We must remember that most Romanians are not Roma just as most British people are not Gypsies. Many are doctors, dentists and lawyers, although I accept that quite a few will be seeking more menial jobs.

I can only speak as I find and I use a Romanian car wash occasionally and every single person there works their socks off, often in freezing conditions.

There is absolutely nothing stopping British born entrepreneurs setting up these car washes so why don't they do it?

I have been all over the World and generally I find that there is good and bad in every society. Generalising can be dangerous, especially when put forward for political gain or as a way of promoting racism.

During the very cold winter of 2012 I visited Cribbs Causeway shopping mall just outside Bristol with my son Leon. We were on our way back from Nottingham where we had driven for a meeting, going there and back on the same day in a four wheel drive vehicle through heavy snow. We were desperate for a hot coffee and something to eat so we parked the car and walked in through John Lewis's entrance on the ground floor. The shop was deserted, but at least it was open! Good old John Lewis. Open regardless of weather conditions, even if it was with a skeleton workforce.

As we entered the main section of the shopping centre we saw that most shops were closed but continued to the food hall anyway where we found everywhere shut except KFC right at the end. Ah! at least we can get some food we thought! so proceeded to order. While we were waiting we got chatting to the girl serving us who displayed a foreign accent. I asked her where she was from and she told me she was Latvian.

"How did you get to work?" I asked.

"I walked," she told me.

"Do you live locally?" I replied.

"No, not really," she said, "I live in Bedminster which is about six miles away."

She went on to tell us that she had come to Britain to work, not scrounge off our welfare system, so felt obligated to get to work whatever the weather.

"Why should British people keep me?" she continued.

I know that many people will say this is an exception, but I don't think so. Immigrants are generally people who travel great distances to better their life and living on benefits doesn't really fit that profile.

Lets face it, if a Polish family can drive, or in many cases walk, and hitch lifts, right across Europe in the hope of finding work they are just the sort of people we want in our society where claiming benefits is often seen as a career choice.

Welfare benefits should be reserved for the most needy among our society who would be able to see an increase in their allowance if only a proper system of weeding out the people who see easy receipt of benefits as a way of not working.

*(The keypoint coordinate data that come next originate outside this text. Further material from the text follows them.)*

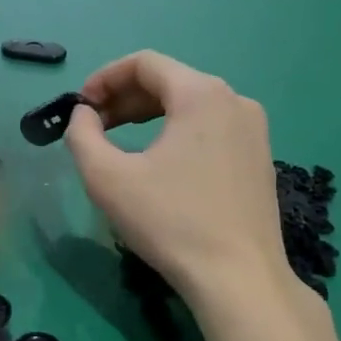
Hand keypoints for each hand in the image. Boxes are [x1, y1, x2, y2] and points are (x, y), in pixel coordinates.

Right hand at [64, 52, 289, 304]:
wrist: (238, 277)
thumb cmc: (170, 222)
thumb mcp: (107, 177)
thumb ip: (82, 135)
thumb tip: (83, 115)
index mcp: (201, 93)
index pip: (144, 63)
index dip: (104, 78)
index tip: (80, 107)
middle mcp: (234, 100)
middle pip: (169, 81)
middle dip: (124, 99)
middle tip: (94, 127)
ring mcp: (254, 129)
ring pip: (190, 105)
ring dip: (149, 116)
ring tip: (120, 143)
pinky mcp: (260, 157)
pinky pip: (210, 128)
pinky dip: (177, 133)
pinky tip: (160, 164)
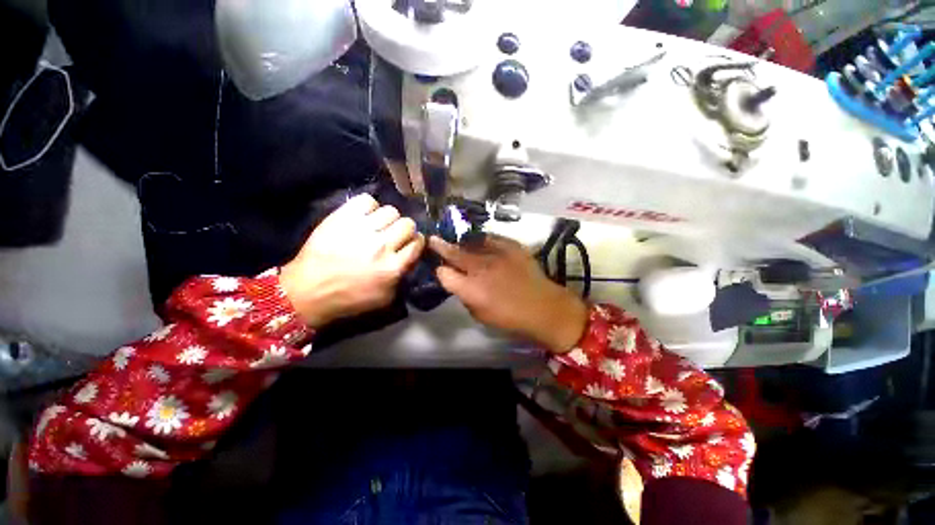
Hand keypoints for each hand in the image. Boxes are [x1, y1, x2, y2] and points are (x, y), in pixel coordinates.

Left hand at [280, 194, 424, 327]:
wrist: (308, 292)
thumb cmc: (349, 298)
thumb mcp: (385, 297)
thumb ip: (402, 276)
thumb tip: (410, 257)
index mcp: (393, 267)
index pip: (417, 243)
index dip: (416, 242)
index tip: (410, 244)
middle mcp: (382, 245)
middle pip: (408, 224)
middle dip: (405, 229)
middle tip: (394, 235)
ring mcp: (362, 229)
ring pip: (391, 211)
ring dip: (388, 219)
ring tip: (378, 225)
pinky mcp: (342, 218)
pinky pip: (367, 201)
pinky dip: (369, 207)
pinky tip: (364, 217)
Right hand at [429, 235, 587, 353]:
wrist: (544, 307)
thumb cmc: (510, 318)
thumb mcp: (480, 315)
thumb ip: (465, 296)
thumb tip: (459, 282)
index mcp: (470, 289)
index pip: (444, 274)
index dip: (440, 271)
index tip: (440, 269)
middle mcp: (480, 267)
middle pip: (454, 252)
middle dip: (441, 246)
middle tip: (433, 239)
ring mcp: (497, 253)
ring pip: (471, 243)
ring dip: (463, 244)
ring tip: (460, 243)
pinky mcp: (512, 246)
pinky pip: (491, 238)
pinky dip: (484, 241)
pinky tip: (483, 244)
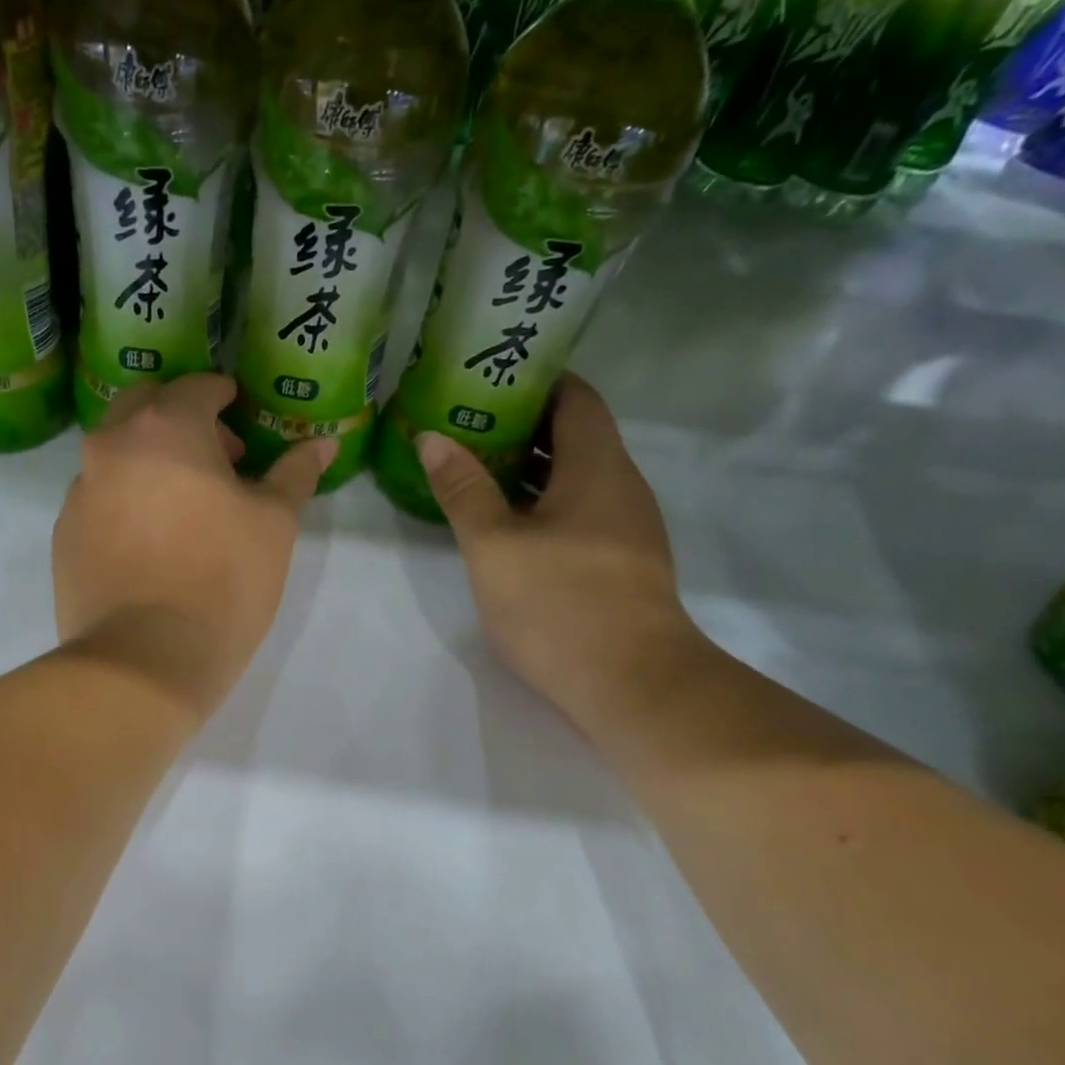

I certainly do not believe that Romanian, Bulgarian or any other economic immigrant should automatically be able to claim benefits from taxes which have been paid by honest British people and we do need a proper system to prevent this abuse, but I have no issue whatsoever with the majority of immigrants who come here to work and better their lives.

My father taught me that there is no shame in any job, however menial, but there is shame in choosing to live off benefits when you are fit to work and a job is offered. in my opinion this applies equally whether you are born in Britain, Romania, Poland or Bulgaria and regardless of race, colour or religion.